## Set of tasks
A. Answer these questions about the conference agenda:
(i) Who is the regular chairman of the conference?
(ii) At what organization does Paul McKay work?
(iii) What causes the great majority of successful cyber-attacks, according to the conference agenda?
B. Resume the conference agenda after its final sentence and carry it forward.
═══ Provided text
Driving Cybersecurity conversations into a new decade

Our regular chairman, David Bicknell, welcomes all delegates, sponsors, and speakers to our conference and sets out the day’s agenda.

Paul McKay, Senior Analyst – Security and Risk at Forrester takes a look at Cybersecurity across the public sector from the outside in, comparing it with activity across the private sector and suggesting potential focuses and areas of concern for the years ahead.

A leading Cybersecurity figurehead from the UK Government will set out the current Cyber state of play and outline plans for activity as the public sector moves into the 2020’s.

Operational resilience and security against growing cyber-attacks really is a team sport. The great majority of successful cyber-attacks succeed because of our human error. Everyone has their role to play in protecting our information and systems. Annual information security awareness training does little to build the right culture and environment for behaviour change. It’s all about making sure we are providing our people with the appropriate digital skills that will instil and sustain the right behaviours – whatever their role or responsibility – on a continuing and engaging basis.

This presentation will outline what a people centric security culture might look like and outline some core principles to guide you on your journey.

Examples of Cybersecurity implementation, delivery and the lessons learned from projects across the public sector.

Legacy IT can leave gaps in your security defences. What are these gaps and how can you manage them? Can the cost be offset against the use of, for example, managed services? Is there an ROI for cybersecurity investment?

More examples of Cybersecurity implementation, delivery and the lessons learned from projects across the public sector.
══════
═══ Extracted data
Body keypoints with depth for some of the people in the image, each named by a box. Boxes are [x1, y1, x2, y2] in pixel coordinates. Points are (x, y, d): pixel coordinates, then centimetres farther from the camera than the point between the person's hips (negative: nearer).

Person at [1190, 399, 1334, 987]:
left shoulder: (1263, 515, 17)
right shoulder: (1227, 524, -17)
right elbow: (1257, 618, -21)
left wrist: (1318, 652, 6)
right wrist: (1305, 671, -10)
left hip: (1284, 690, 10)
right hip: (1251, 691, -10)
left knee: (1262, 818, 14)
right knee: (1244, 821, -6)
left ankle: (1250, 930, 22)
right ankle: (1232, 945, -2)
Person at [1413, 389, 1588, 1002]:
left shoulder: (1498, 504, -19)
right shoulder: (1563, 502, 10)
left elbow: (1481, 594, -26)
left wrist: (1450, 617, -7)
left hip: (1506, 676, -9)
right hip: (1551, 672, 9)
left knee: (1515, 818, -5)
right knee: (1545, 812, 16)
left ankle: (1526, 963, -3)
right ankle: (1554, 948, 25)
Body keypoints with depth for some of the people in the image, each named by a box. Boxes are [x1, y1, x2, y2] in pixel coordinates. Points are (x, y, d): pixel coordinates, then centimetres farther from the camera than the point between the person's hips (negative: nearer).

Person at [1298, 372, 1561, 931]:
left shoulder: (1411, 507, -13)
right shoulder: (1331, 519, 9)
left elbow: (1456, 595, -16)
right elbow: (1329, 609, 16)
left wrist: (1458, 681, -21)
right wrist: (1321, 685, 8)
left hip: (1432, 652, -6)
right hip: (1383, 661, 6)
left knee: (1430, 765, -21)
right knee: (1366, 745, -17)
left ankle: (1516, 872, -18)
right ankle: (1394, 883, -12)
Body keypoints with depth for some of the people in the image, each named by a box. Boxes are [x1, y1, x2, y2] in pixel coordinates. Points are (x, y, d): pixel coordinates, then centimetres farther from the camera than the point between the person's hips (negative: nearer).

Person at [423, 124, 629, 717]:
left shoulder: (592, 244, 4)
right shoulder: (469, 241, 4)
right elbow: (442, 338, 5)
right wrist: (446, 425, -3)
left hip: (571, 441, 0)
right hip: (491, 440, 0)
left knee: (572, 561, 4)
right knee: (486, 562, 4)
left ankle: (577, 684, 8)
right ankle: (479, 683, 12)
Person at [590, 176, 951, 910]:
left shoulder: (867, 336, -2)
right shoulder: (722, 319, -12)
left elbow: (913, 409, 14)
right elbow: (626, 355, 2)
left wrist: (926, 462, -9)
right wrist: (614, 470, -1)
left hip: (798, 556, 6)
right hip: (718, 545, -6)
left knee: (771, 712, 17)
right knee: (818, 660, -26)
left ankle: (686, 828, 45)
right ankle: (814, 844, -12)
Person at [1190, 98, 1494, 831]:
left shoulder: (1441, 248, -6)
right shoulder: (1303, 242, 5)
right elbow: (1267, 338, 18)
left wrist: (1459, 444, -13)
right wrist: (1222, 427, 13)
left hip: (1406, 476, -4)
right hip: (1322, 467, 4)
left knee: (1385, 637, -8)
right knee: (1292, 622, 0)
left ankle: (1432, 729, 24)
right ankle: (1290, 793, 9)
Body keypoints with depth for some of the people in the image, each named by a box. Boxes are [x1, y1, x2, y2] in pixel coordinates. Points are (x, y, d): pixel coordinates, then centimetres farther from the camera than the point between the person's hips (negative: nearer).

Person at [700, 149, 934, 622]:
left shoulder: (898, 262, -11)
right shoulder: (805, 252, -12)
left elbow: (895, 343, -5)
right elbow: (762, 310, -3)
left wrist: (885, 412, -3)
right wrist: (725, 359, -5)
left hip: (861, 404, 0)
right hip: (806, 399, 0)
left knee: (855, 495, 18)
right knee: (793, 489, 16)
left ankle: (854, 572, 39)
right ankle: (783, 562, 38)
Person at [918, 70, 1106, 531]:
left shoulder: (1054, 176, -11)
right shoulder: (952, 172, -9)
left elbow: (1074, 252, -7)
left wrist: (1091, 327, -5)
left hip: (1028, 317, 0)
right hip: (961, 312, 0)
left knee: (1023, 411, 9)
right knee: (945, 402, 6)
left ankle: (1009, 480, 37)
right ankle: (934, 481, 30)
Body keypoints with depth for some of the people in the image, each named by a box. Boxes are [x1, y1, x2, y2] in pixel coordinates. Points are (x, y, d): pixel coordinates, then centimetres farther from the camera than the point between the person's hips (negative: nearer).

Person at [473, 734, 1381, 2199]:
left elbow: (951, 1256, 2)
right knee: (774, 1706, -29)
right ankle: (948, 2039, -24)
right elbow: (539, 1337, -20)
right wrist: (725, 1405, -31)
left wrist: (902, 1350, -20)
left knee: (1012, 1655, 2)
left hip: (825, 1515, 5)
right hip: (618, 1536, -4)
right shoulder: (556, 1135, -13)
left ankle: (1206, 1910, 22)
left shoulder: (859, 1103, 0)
══════
## Solved problems
A.
(i) David Bicknell
(ii) Forrester
(iii) Human error

B.
Cybercriminals are always upping their game to outwit us. What tools are available to help us combat the sophisticated tactics used in modern cybersecurity attacks? A talk which will explore the landscape of the cybersecurity professional’s toolkit, from the more traditional to new AI-based measures.

Zero trust is a model that Is based on using identification and authentication of devices and people.; where IAM meets security. But what is it and how easy is it to put in place in an extended network? How does the principle of least privilege fit with a Zero Trust model of security?

Is the darknet where all of the stolen data ends up? The darknet is the cybercriminals equivalent of Harrods. Cybercrime starts and ends in the darknet. From darknet marketplaces selling malware-as-a-service to hacker forums that build up intelligence on the weaknesses within a business; are there ways that we can use the darknet to help government fight back.

A Proofpoint report found that 99% of cyber-attacks required human intervention. The human in the  machine is used by the cybercriminal to make cyber-attacks successful. This is based on the manipulation of human behaviour. In the fight back against this most fundamental of vectors, comes Security Awareness Training. Can government take the best of awareness training packages and create a government wide program that covers all government employees and that is cost-effective and works?

A case study on a recent Cybersecurity based project from a central government department.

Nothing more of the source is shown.